Garden City, N.Y., April 18 — Justice R. Bruce Cozzens Jr. discreetly handed tissues to the witness on the stand Wednesday. She tried to stifle sobs and wiped away tears while she told of being sexually abused as a teenager by a Catholic youth ministry leader in the early 1990s.

As the witness repeatedly struggled to regain her composure, another young woman, in the back of the State Supreme Court room here, also cried. She said she had been victimized in the late 1990s by the same man, in another parish.

Later in the hallway, the two women — who had never met before this court session — cried again, this time together while hugging. "I'm sorry," the witness, 31, said to the other woman, 23.

Huddled around them, their respective parents tried to console the young women, and each other. Lawyers and other bystanders watched silently and appeared awkward.

This was the third and, so far, the most emotionally trying day in the trial of a lawsuit filed against the Catholic Church by a young man and the young woman who was crying in the back of the courtroom.

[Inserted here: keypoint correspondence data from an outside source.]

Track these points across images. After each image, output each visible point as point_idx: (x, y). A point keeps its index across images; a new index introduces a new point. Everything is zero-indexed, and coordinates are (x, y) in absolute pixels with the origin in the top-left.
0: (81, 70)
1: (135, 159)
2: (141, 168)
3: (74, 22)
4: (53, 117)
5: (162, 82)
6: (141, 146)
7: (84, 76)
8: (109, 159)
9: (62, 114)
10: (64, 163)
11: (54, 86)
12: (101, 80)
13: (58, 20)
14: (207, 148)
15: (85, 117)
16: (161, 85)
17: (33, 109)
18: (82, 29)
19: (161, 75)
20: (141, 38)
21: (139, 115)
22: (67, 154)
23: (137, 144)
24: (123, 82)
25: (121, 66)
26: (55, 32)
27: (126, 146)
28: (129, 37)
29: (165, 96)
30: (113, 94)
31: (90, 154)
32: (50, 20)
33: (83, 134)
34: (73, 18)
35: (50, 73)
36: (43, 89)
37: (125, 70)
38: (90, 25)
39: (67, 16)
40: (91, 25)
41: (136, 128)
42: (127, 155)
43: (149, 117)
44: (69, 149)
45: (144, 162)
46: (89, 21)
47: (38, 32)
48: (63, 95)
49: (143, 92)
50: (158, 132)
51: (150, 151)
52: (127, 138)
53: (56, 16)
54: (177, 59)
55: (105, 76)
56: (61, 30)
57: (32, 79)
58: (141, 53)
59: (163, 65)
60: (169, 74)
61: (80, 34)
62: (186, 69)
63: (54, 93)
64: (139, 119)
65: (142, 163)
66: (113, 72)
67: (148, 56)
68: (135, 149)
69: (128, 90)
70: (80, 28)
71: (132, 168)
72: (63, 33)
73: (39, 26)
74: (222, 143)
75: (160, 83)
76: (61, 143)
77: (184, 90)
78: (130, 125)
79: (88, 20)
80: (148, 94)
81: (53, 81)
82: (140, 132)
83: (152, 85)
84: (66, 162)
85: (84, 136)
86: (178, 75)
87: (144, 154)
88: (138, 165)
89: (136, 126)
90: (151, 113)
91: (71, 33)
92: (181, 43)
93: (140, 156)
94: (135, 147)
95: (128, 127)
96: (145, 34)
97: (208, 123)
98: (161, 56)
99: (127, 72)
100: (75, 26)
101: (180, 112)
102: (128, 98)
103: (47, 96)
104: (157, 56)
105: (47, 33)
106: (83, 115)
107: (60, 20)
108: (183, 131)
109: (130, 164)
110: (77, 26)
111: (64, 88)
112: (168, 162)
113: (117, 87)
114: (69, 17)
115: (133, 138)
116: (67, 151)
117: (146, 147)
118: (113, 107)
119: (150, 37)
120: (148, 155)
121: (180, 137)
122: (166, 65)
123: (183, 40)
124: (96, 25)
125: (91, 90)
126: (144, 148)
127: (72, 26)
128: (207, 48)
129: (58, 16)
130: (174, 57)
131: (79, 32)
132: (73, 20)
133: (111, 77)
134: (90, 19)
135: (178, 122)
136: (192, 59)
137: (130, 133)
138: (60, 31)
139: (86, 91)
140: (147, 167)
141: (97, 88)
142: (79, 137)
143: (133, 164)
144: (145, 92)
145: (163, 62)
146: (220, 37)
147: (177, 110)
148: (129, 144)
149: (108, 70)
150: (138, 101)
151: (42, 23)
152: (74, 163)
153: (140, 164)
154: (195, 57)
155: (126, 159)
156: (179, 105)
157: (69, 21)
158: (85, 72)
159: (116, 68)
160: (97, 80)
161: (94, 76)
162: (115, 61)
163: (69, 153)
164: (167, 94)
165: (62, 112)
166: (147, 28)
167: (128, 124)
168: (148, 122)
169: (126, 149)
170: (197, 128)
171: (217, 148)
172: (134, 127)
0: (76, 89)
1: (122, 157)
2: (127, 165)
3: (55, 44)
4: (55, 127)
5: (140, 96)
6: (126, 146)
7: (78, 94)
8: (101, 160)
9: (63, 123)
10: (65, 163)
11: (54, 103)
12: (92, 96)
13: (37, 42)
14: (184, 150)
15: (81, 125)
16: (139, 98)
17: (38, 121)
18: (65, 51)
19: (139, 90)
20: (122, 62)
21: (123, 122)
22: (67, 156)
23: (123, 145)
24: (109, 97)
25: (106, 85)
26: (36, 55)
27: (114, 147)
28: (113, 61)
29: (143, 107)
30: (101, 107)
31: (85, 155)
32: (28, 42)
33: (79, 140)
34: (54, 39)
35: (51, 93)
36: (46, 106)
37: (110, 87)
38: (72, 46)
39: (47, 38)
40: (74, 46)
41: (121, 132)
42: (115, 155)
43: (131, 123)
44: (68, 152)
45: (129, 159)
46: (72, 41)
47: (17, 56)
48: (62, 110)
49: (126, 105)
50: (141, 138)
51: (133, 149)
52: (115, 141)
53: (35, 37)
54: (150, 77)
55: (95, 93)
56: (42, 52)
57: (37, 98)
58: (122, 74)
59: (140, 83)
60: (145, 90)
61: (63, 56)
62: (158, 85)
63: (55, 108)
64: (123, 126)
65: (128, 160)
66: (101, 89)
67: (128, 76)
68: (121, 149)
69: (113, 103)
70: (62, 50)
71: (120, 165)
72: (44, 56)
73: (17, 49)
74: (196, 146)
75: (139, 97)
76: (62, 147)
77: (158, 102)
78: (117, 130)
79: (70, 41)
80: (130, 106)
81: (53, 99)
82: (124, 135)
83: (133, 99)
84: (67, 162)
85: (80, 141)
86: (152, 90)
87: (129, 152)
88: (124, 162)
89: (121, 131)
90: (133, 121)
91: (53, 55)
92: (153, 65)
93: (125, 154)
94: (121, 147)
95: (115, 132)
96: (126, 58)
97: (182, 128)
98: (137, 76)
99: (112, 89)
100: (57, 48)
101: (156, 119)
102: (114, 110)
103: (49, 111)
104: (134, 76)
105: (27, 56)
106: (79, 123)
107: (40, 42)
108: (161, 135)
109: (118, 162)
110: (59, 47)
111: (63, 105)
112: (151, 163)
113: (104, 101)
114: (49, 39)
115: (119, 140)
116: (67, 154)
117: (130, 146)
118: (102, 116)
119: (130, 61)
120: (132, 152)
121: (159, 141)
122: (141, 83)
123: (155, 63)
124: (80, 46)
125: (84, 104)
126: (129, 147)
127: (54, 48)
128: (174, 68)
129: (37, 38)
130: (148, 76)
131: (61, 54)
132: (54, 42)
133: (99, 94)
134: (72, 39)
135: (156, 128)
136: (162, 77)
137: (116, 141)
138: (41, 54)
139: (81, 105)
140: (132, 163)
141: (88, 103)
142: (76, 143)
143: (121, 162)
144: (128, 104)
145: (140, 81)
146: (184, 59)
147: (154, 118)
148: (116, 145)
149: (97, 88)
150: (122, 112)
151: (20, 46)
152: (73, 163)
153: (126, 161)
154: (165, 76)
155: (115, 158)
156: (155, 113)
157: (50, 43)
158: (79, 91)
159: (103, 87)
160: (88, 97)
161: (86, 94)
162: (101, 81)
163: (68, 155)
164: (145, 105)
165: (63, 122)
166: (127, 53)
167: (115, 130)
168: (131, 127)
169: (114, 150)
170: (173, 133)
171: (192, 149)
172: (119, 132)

They say they were repeatedly abused, starting at age 15, by Matthew Maiello, then the director of the rock-music Mass and the youth ministry at St. Raphael's Roman Catholic Church in East Meadow. The plaintiffs say the abuses occurred in the church, the convent, the rectory, the school, a house, a motel, a car and a boat. The activities included group sex, some of which they say Mr. Maiello recorded on videotape, which the police seized.

Mr. Maiello, 33, pleaded guilty in 2003 to rape and sodomy involving four teenagers, including the two who are suing, and served two years in prison. Although he is a defendant in the civil suit, he is not contesting it.

The suit focuses on St. Raphael's and its pastor, the Rev. Thomas Haggerty, who hired and supervised Mr. Maiello, and the Diocese of Rockville Centre, which serves Long Island. Those defendants blame Mr. Maiello entirely and say they were unaware of his crimes.

But the suit, which seeks $150 million, claims that the church ignored warnings about Mr. Maiello and failed to check his background and monitor him. Underscoring that issue, the young witness who said she was an earlier victim and her parents testified that they had complained to church representatives, to no avail. They did not sue and are not parties to this civil case.

"He had taken me away from my parents, and he abused me," starting when she was 16, the woman testified. "He made me a shell of a person." Mr. Maiello was controlling and "very perverse," she said. He forced her to leave home the day she graduated from high school to be at his beck and call, and even "forced me to have sex with several other people," including strangers, she said.

After his daughter came under Mr. Maiello's spell, her father testified Wednesday, he asked a priest to stop Mr. Maiello's planned move to another church. The father said he had argued that "Matthew Maiello had no business working with young people," but "absolutely nothing" came of his pleas. The woman's mother testified that she complained to another church youth director, but was also ignored.

After the daughter freed herself from Mr. Maiello, she said she eventually complained to yet another youth minister who knew him, but her concerns were brushed aside.

The church's lawyer, Brian Davey, asked the woman and her parents if they had taken their complaints further, and they said they had not.

The theme of prior warnings continued with the next witness, Connell Friel, a former business manager at St. Raphael's. Father Haggerty had voiced doubts about hiring Mr. Maiello because of "some boundary issues" in separating his professional and personal lives, Mr. Friel testified. "There was some discussion about touching," he said.

Mr. Friel said he had advised against the hiring, arguing that the staff should be "clean as the driven snow." Mr. Maiello was hired anyway in 1999. Later complaints emerged, including one that "he might have had a girlfriend in the youth group, and of course that raised red flags," Mr. Friel said.

After a special internal meeting, Father Haggerty imposed new rules that Mr. Maiello should never be alone with a youth and should not have any contact beyond "a handshake." Within days of that memo, the plaintiffs say, Mr. Maiello was abusing them again.